Out-Law News | 15 Jun 2006 | 1:56 pm | 4 min. read
The High Court did not suggest that the remarks were not defamatory; it just said that there is no presumption that "substantial publication" of an item has taken place within the court's jurisdiction. "Substantial" in this context means sufficient readers to justify a judgment.
Ethiopian-born businessman Mohammed Hussein Al Amoudi, who normally lives in Saudi Arabia but spends around two-and-a-half months a year in England, sued Swiss resident Jean Charles Brisard and his Swiss company, JCB Consulting International SARL.
Brisard claims to be a world expert on terrorist financing. In two reports on JCB's site he made references to Al Amoudi. These suggested that Al Amoudi may be "a knowing participant in the economic, financial and/or terrorist networks of the terrorist Osama Bin Laden". Al Amoudi sued for defamation.
Although the offending documents were removed in Spring 2004, Al Amoudi told the High Court that the offending words had been published on JCB's site "to a substantial but unquantifiable number of readers in this jurisdiction". The court's deliberations were over Al Amoudi's demand for summary judgment – i.e. he was hoping to win his case without the need for a trial.
Brisard and his company based their defence on an argument that either the reports had not been downloaded within the jurisdiction of the court, or that if they had been downloaded, it was only by Al Amoudi's legal team, friends and business associates – and therefore, they claimed, "reliance upon such publications amounts to an abuse of process".
If any publication were proved, continued the defendants, it would result in "no more than nominal damages" – so the cost of pursuing the action would be "wholly disproportionate to the outcome". English courts will consider the number of readers of a libellous statement in gauging the level of damages to award.
Traffic figures showed, according to the judgment, that "the number of hits on the website from the United Kingdom has been few" – although some of the logs were missing. The monthly stats showed "a large number of hits" where the country was unknown or unrecorded; but Mr Justice Gray said the question of whether some of these came from England remains open. (There are no figures in the judgment and no analysis of the distinctions between hits, page impressions and unique visitors.)

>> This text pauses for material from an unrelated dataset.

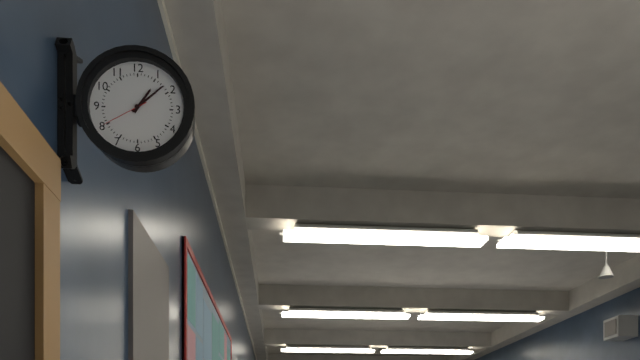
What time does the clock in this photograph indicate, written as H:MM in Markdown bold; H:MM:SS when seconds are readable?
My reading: **1:08**
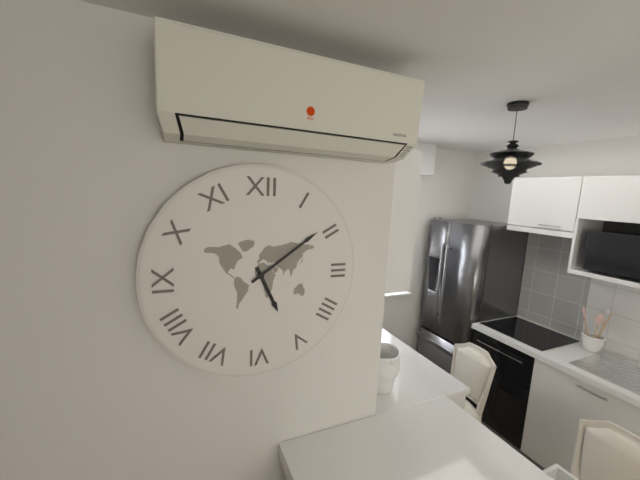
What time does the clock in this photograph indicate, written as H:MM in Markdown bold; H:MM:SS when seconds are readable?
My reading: **5:09**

The traffic was important for another reason. An internet libel case last year – coincidentally involving allegations about another businessman's links with Bin Laden – established that a claim based on nominal readership could be struck out as an abuse of the court's process.
Al Amoudi argued in the present case that "it should be assumed, unless and until the contrary is proved, that material available on the Internet will have been read by a substantial number of readers in the jurisdiction."
Not so, said the defence team. Publication over the internet takes place if and only if the material is accessed and downloaded by a third party within the jurisdiction. Sure, a jury at trial may draw an inference to this effect, it acknowledged; but at this interim stage, Al Amoudi does not and cannot assert that a jury would be perverse not to do so.
Mr Justice Gray concluded that the claimant must prove that the material was accessed and downloaded. He also made reference to last year's case – Yousef Jameel's action against Dow Jones, in which only five people in England had been shown to have clicked a link to an allegedly defamatory item, including Mr Jameel's solicitor and two of his business associates. Since the damage to Mr Jameel's reputation was minimal, in the Court of Appeal's view, only "very modest damages" would have been available after what would have been a lengthy and expensive trial. So the case was thrown out.
Mr Justice Gray suggested that the Court of Appeal in Jameel's case would not have supported a presumption of publication. He continued: "I am unable to accept that under English law a claimant in a libel action on an Internet publication is entitled to rely on a presumption of law that there has been substantial publication."
Accordingly, the application for summary judgment was refused on 12th May. Last Tuesday, the High Court was told that the parties had agreed settlement terms.
A statement was read in court for Mr Alamoudi, saying he is "implacably opposed to terrorism in all its forms."
"He has never had any connection whatsoever with Osama bin Laden, Al Qaeda or any other terrorist organisation or group," it continued.
Mr Brisard confirmed that information that led him to make the allegations "turned out to be false," and admitted wrongly accusing Mr Al Amoudi of having terrorist connections. He and his company said they "deeply regret" the embarrassment caused and offered their "sincere apologies".
"The parties have come to terms, which remain confidential, as to damages payable to Mr Al Amoudi and the costs of these proceedings," read the statement.
Les Christy, a barrister and senior associate with Pinsent Masons, the law firm behind OUT-LAW.COM, described the case as "a helpful illustration of the principle" in the Jameel case last year. "If the potential damages which might be recovered are negligible – because there has been no real harm to the claimant's reputation in this jurisdiction – and out of proportion to the potential expense of the proceedings and vindication that the claimant might expect to obtain at trial, then the court may dismiss those proceedings at as an abuse of process," he said. "This principle dovetails with the overriding objective of our Civil Procedure rules which require Courts to deal with claims in a manner which is proportionate to the amount of money involved."